Material provided
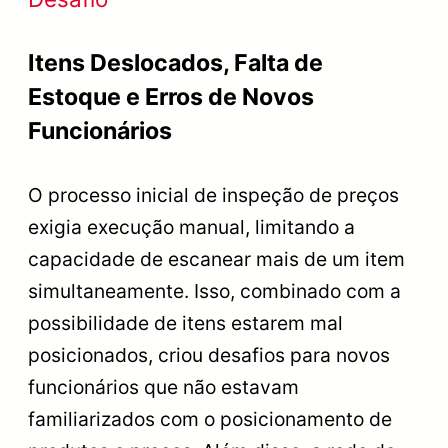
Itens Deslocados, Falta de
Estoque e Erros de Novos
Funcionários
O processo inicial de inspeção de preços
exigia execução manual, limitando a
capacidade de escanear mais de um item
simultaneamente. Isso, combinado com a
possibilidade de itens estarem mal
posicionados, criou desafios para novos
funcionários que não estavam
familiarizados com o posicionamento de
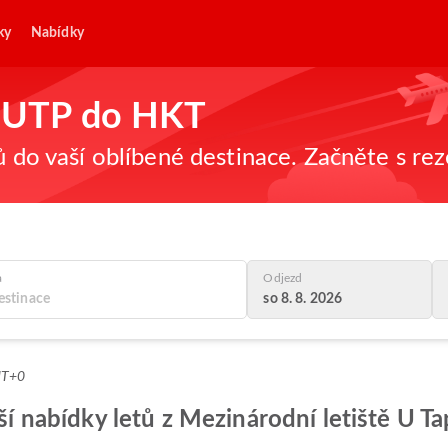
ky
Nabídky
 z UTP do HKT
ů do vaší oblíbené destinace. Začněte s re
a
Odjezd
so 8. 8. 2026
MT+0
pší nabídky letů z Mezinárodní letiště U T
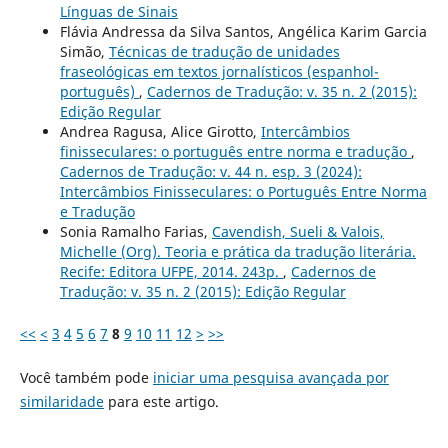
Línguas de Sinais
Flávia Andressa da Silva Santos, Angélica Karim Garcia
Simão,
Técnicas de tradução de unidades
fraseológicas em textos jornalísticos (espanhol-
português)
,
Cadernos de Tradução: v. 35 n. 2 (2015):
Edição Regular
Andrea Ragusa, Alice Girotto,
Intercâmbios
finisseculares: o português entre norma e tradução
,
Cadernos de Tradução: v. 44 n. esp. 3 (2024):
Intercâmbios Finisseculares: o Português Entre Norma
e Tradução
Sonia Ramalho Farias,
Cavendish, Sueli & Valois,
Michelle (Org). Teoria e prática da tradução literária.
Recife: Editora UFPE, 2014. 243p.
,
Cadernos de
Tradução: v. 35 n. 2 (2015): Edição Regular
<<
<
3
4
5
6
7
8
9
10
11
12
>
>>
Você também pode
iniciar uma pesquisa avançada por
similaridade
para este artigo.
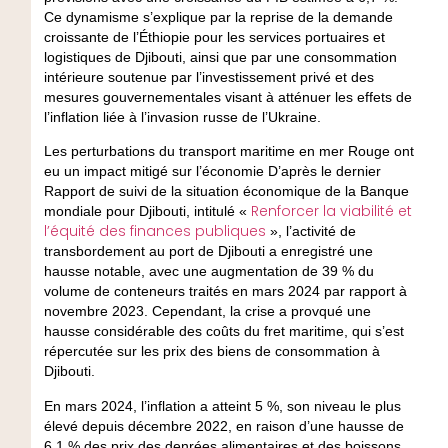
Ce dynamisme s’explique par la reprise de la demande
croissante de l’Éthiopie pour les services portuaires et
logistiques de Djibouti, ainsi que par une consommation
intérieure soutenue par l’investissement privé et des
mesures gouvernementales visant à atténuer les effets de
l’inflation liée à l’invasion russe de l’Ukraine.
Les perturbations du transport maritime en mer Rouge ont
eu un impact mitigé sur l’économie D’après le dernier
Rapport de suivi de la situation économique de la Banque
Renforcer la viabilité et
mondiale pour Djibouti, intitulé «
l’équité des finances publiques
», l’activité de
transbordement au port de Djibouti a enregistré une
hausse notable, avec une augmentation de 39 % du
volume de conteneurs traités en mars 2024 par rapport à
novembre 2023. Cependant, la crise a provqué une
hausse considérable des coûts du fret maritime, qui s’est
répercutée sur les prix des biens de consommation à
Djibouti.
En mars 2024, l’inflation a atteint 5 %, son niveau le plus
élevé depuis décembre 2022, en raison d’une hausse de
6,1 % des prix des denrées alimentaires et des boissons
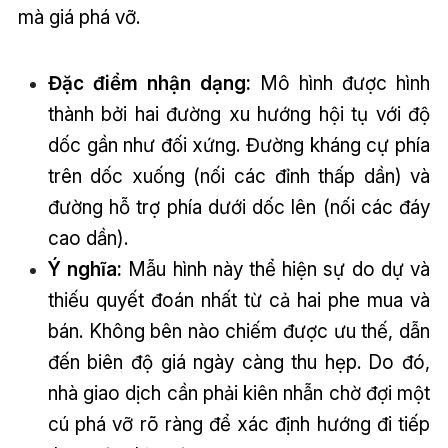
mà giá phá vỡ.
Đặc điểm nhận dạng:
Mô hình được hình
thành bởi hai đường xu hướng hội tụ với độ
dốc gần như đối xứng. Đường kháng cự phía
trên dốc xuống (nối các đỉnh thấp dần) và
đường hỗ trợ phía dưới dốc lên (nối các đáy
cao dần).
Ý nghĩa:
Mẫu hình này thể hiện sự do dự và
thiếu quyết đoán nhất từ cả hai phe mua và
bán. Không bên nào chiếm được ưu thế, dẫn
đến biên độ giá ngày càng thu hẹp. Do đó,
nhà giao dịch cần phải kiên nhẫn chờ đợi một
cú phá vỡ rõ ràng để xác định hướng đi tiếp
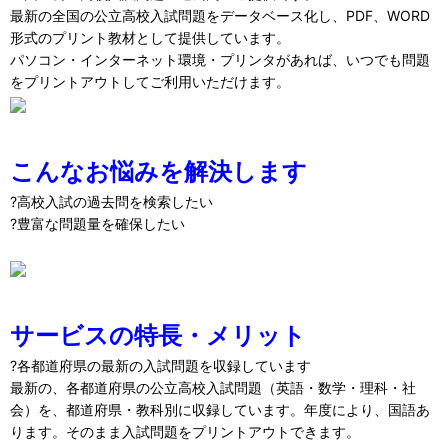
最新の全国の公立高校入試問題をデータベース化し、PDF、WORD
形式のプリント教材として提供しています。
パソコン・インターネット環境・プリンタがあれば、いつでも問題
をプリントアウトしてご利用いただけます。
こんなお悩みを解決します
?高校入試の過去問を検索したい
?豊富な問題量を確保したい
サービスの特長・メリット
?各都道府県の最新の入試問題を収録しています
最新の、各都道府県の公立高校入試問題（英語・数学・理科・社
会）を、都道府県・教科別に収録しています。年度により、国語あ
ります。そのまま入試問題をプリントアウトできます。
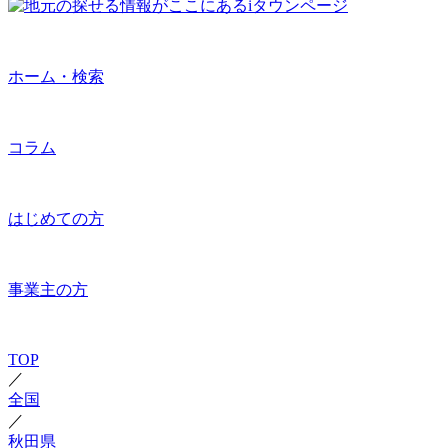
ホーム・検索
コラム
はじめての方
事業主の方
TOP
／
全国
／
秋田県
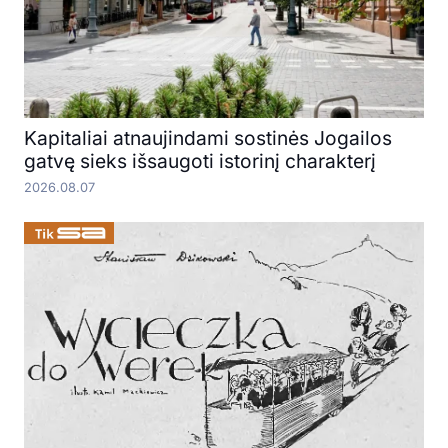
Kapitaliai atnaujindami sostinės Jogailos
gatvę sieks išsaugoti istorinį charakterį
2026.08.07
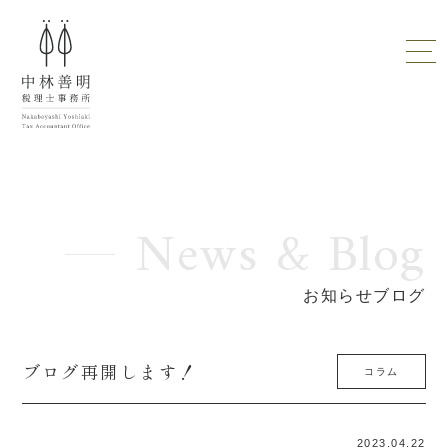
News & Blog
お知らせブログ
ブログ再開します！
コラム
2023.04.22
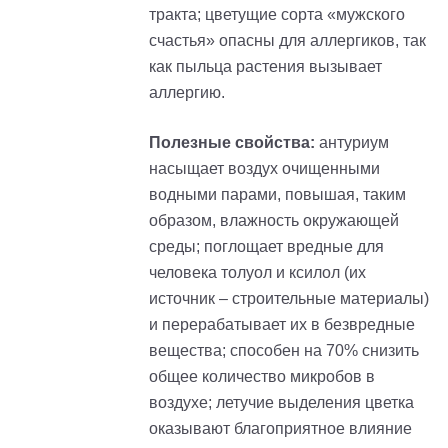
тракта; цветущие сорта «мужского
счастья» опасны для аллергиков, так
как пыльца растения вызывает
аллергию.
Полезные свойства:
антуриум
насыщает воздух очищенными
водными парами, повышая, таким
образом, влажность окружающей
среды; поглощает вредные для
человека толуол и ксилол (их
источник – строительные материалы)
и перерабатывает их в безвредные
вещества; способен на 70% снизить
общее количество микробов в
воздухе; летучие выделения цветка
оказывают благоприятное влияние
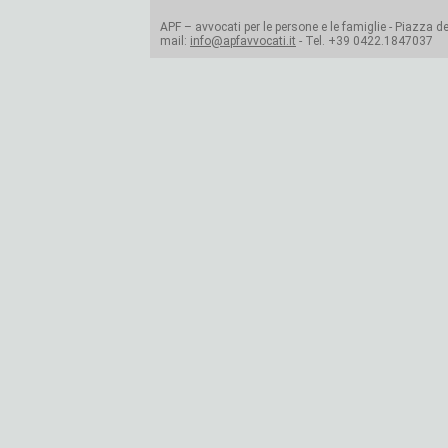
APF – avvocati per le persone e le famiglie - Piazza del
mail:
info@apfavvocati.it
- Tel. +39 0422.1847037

==

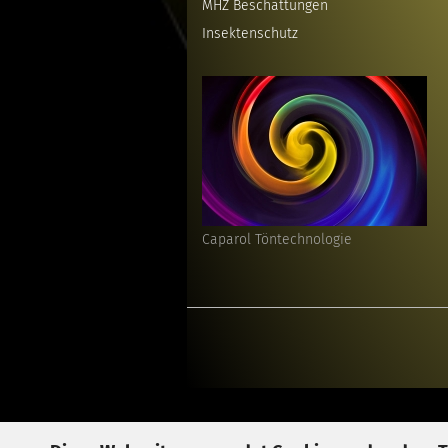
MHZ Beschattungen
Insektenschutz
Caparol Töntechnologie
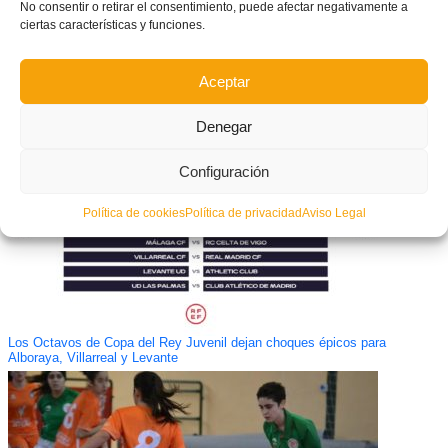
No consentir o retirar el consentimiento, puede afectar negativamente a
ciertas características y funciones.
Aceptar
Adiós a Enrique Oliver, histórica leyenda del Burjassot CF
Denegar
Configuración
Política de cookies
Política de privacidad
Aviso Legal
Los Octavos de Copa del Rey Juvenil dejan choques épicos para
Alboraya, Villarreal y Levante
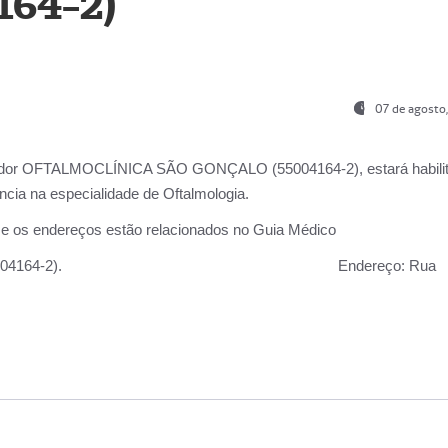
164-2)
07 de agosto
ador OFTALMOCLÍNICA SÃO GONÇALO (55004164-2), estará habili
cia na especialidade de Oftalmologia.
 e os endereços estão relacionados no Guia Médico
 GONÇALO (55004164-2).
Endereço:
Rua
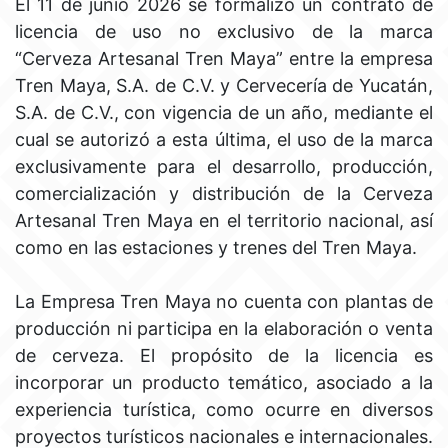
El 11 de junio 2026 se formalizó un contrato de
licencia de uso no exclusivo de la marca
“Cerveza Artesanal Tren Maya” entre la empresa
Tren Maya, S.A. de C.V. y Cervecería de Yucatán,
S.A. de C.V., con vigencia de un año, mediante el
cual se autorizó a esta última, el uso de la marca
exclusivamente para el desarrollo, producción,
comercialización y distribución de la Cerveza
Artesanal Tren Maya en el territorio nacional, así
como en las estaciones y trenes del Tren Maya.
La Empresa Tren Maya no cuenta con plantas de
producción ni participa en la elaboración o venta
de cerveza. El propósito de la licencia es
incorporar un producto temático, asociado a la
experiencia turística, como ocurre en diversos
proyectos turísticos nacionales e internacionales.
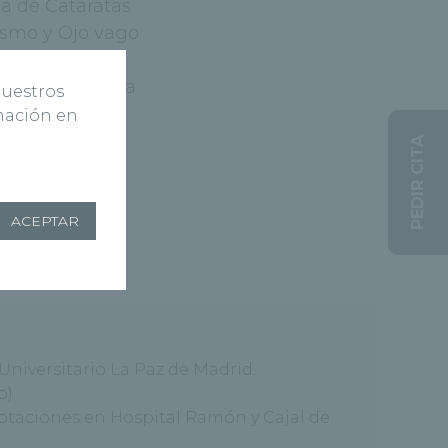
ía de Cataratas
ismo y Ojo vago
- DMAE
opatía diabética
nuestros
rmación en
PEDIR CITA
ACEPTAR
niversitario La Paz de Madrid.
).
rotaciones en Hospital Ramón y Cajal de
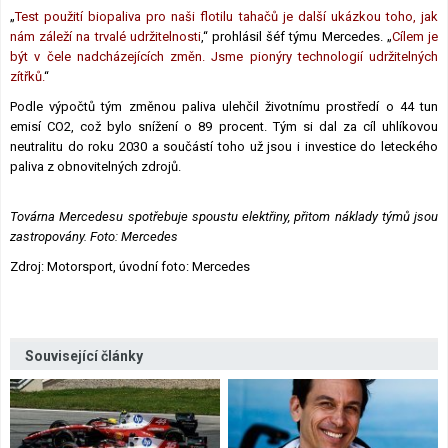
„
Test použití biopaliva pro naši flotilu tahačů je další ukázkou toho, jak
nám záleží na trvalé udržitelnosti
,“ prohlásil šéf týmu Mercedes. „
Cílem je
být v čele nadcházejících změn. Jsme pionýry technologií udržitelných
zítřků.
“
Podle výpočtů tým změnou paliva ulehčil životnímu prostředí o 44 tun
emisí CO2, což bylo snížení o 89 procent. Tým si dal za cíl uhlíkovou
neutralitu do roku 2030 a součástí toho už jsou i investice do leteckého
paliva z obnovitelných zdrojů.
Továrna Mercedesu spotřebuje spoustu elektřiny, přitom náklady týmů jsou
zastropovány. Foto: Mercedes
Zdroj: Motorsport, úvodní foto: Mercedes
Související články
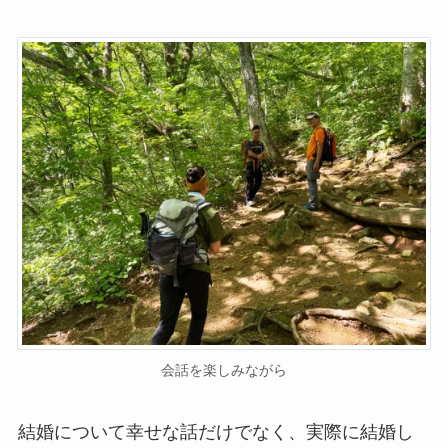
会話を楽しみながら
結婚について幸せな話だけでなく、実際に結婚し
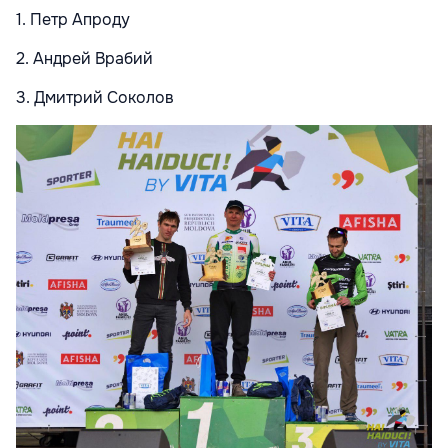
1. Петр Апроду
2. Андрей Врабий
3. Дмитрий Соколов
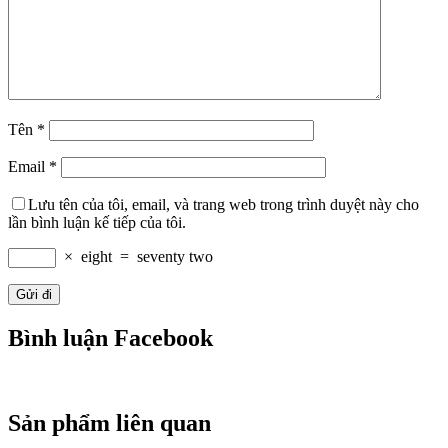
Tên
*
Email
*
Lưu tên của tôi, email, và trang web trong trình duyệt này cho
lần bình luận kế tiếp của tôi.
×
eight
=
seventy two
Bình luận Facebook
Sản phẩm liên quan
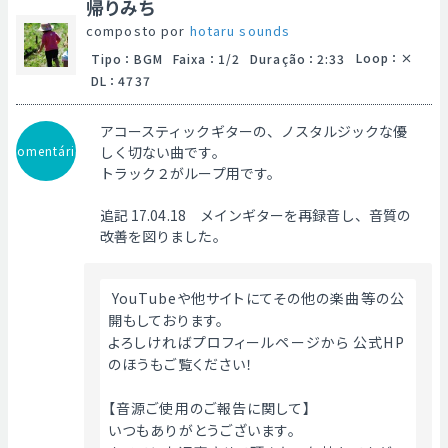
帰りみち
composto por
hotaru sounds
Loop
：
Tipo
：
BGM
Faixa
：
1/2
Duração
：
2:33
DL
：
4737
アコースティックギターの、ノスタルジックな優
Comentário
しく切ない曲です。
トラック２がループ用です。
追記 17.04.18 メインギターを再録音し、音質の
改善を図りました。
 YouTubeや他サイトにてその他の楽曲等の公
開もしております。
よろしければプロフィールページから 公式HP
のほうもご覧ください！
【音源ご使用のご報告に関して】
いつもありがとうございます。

Your assignment
Copy exactly, without pictures, the lines above from the one with "Adiós a Enrique" down to the one with "licencia de uso no exclusivo de la marca", inclusive.

Answer to this exercise
Adiós a Enrique Oliver, histórica leyenda del Burjassot CF
Denegar
Configuración
Política de cookies
Política de privacidad
Aviso Legal
Los Octavos de Copa del Rey Juvenil dejan choques épicos para
Alboraya, Villarreal y Levante
164-2)
07 de agosto
ador OFTALMOCLÍNICA SÃO GONÇALO (55004164-2), estará habili
cia na especialidade de Oftalmologia.
 e os endereços estão relacionados no Guia Médico
 GONÇALO (55004164-2).
Endereço:
Rua
El 11 de junio 2026 se formalizó un contrato de
licencia de uso no exclusivo de la marca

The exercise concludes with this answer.